小さな親切大きなナントカだと思いながら、天上人に向かって眉間に皺を寄せる。
「……さ、さようでございますね」
若干、頬を引きつらせながら、そう言ったノハエの言葉で、もうこの侍女が、王女の説得を諦めてしまったことにも、ティアは気付いてしまう。
ちなみにグレンシスは片手で覆って顔を背けている。
色んな意味で、現実を受け入れたくはないのだろう。
さて、このウィリスタリア国第四王女であるアジェーリアは、今年で御年17。ティアより一つ年下である。
そして歴代の王女の中でも、類を見ない美貌の持ち主。
ただ、歴代の王女の中でも、類を見ないお転婆娘でもあった。
国内外に決して公表できることではないが、アジェーリアは5歳の頃から乗馬を嗜み、護身術と称して体術と剣術を学んできた。
自他ともに認めるワガママで飽きっぽい性格のはずなのに、鍛錬だけは一日も欠かすことがなかった。

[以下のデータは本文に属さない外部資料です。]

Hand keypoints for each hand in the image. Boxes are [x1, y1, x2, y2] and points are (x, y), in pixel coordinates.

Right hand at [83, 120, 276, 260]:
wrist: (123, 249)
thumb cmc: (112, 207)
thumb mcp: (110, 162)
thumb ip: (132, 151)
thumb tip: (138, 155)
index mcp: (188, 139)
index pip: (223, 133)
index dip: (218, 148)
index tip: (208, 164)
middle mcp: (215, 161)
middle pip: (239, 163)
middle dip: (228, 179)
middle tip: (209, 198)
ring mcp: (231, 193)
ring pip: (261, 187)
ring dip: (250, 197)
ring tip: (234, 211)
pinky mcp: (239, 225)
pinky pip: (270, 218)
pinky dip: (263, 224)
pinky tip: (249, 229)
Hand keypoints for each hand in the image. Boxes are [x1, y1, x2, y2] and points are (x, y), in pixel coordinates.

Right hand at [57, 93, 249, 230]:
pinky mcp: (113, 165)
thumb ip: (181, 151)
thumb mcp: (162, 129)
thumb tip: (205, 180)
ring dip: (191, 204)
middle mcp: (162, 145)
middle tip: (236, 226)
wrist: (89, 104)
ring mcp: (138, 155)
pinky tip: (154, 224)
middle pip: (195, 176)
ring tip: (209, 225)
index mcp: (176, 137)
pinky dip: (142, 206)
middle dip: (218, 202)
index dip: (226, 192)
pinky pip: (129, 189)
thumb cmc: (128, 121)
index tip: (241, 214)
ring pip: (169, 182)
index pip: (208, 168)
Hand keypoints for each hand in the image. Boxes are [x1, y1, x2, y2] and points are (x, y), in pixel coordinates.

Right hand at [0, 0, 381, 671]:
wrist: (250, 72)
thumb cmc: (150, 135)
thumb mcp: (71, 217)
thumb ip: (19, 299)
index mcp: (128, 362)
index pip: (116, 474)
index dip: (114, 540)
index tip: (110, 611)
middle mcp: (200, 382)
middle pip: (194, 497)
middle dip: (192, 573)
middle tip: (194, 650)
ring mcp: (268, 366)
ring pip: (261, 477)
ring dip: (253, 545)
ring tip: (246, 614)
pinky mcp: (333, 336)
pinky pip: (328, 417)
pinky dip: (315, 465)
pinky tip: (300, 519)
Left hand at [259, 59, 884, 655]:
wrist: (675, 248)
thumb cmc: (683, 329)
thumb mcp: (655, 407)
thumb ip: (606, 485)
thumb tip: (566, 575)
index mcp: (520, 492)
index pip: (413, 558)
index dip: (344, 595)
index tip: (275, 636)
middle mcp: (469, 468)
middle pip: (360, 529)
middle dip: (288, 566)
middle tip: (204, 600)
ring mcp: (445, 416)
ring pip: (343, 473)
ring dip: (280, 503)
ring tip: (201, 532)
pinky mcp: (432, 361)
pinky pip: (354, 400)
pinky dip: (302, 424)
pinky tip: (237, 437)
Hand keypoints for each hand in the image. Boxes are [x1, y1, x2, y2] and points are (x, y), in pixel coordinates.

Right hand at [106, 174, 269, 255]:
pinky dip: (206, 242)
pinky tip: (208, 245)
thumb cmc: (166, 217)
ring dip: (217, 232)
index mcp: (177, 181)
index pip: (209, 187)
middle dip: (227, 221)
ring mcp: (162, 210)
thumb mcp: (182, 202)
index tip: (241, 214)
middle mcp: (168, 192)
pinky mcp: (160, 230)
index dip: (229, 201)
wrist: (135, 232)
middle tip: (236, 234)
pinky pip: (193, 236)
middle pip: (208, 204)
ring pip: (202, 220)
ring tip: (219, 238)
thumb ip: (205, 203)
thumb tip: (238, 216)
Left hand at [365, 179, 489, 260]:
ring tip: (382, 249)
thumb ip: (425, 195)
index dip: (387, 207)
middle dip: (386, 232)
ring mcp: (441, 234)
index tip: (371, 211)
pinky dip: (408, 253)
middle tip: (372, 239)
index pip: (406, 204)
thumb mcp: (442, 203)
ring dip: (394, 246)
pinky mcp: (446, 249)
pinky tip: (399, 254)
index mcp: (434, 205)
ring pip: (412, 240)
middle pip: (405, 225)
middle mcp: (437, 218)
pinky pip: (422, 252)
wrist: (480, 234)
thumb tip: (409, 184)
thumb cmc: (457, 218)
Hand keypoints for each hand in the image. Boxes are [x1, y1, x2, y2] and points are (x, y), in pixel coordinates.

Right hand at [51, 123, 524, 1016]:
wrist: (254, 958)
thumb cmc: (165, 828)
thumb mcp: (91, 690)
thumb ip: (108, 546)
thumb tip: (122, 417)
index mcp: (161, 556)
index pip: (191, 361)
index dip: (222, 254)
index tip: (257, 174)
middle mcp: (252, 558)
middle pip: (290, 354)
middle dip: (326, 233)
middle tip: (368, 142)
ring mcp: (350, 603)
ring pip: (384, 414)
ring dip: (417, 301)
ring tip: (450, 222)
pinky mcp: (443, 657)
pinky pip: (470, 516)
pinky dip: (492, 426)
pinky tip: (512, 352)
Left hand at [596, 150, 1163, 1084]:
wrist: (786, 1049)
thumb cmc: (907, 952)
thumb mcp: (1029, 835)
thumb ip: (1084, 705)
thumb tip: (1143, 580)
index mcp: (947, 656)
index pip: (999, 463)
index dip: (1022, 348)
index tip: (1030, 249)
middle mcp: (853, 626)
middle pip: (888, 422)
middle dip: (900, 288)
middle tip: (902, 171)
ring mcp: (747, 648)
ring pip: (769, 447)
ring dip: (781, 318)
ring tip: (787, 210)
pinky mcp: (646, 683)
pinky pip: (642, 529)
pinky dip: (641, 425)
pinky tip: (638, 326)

そんな長年積み重ねてきた腕前は、かなりのもので、ついたあだ名な、黒曜の暴れ馬。
ちなみに、グレンシスが王女の伝令役という名のお目付け役でいるのは、その顔の良さでで選ばれたわけではない。
身分の上下に関わらず、歯に衣着せぬ物言いができることと、今や、アジェーリアと対等に武芸で渡り合えるのは、グレンシスとバザロフしかいなかったからであった。
そんなアジェーリアは、これで一件落着といった感じで、優雅に椅子に戻る。
そして、これまた優雅に着席し、ティアに茶目っ気ある視線を向けた。
「娘、いつまで寝っ転がっておるのじゃ?ふふっ、そんなにここが気に入ったのなら、出立までここで過ごすか?」
その言葉で、ティアは自力でむくりと起き上がる。
次いで王女にむかって、全身全霊、嫌という意志を込めて、ふるふると首を横に振った。
そうしながら、流されるまま、王女の供を引き受けてしまったけれど、ここで初めて後悔という念がティアに生まれてしまった。